PROCEDURE IsASCII(buf: ADDRESS; len: CARDINAL): BOOLEAN;
Returns TRUE if every byte in the buffer is less than 128.
PROCEDURE IsText(buf: ADDRESS; len: CARDINAL): BOOLEAN;
Heuristic text detection. Scans the first min(len, 8192) bytes and returns TRUE if:
- No NUL bytes (0x00) are present, AND
- The ratio of control characters to total bytes is below 5%.
Control characters are bytes in ranges 0x01-0x08 and 0x0E-0x1F. TAB (0x09), LF (0x0A), and CR (0x0D) are excluded from the control character count since they appear in normal text.
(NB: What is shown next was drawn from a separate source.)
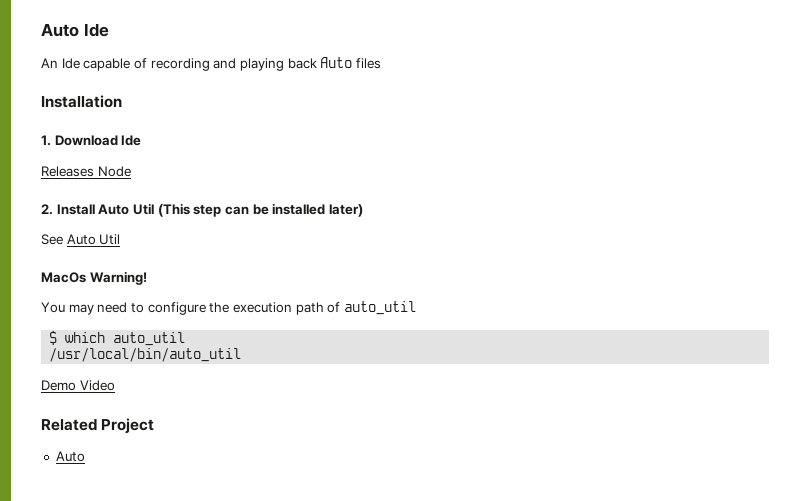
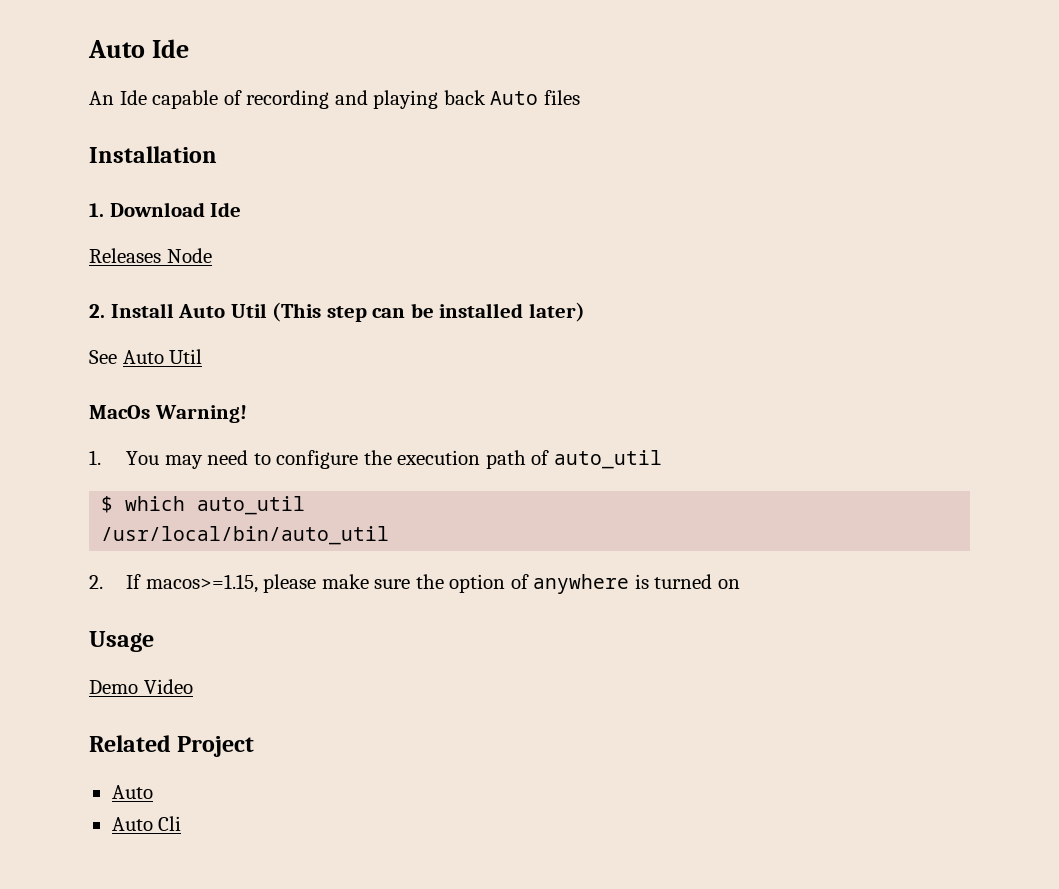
(147, 278) none -> [89,450,101,465] 1.
(242, 355) none -> [89,574,740,594] [89,631,154,652] // 2. If macos>=1.15, please make sure the option of anywhere is turned on // Usage
(85, 456) none -> [111,816,182,831] // Auto Cli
PROCEDURE IsBinary(buf: ADDRESS; len: CARDINAL): BOOLEAN;
Convenience: returns NOT IsText(buf, len).
PROCEDURE HasBOM(buf: ADDRESS; len: CARDINAL): INTEGER;
Check for a UTF-8 BOM (byte order mark: EF BB BF). Returns 3 if found (the BOM length in bytes), 0 otherwise. Requires len >= 3 for a match.
PROCEDURE CountLines(buf: ADDRESS; len: CARDINAL): INTEGER;
Count lines in the buffer. Returns 0 for an empty buffer, otherwise the number of LF bytes + 1 (so a file with no trailing newline still counts the last line).
PROCEDURE DetectLineEnding(buf: ADDRESS; len: CARDINAL): INTEGER;
Scan the buffer and return one of the LineEnd* constants. Counts occurrences of CRLF, bare LF, and bare CR. If only one type is found, returns that type. If multiple types are present, returns LineEndMixed.
PROCEDURE ParseShebang(buf: ADDRESS; len: CARDINAL;
VAR interp: ARRAY OF CHAR);
Extract the interpreter name from a #! shebang line at the start of the buffer. Handles both direct paths and the /usr/bin/env form:
| Input | interp |
|---|---|
"#!/bin/bash\n..." |
"bash" |
"#!/usr/bin/env python\n..." |
"python" |
"no shebang here" |
"" |
Extracts the basename from direct paths (e.g., /usr/bin/perl yields "perl").
FROM Text IMPORT IsValidUTF8, IsText, CountLines, DetectLineEnding,
ParseShebang, LineEndLF, LineEndCRLF;
FROM SYSTEM IMPORT ADR;
FROM InOut IMPORT WriteString, WriteInt, WriteLn;
VAR
src: ARRAY [0..511] OF CHAR;
interp: ARRAY [0..63] OF CHAR;
len: CARDINAL;
BEGIN
(* Assume src is loaded with file contents, len bytes *)
IF IsValidUTF8(ADR(src), len) THEN
WriteString("valid UTF-8"); WriteLn
END;
IF IsText(ADR(src), len) THEN
WriteString("lines: ");
WriteInt(CountLines(ADR(src), len), 0); WriteLn;
CASE DetectLineEnding(ADR(src), len) OF
LineEndLF: WriteString("unix line endings") |
LineEndCRLF: WriteString("windows line endings")
ELSE
WriteString("other")
END;
WriteLn
END;
ParseShebang(ADR(src), len, interp);
IF interp[0] # 0C THEN
WriteString("interpreter: "); WriteString(interp); WriteLn
END
END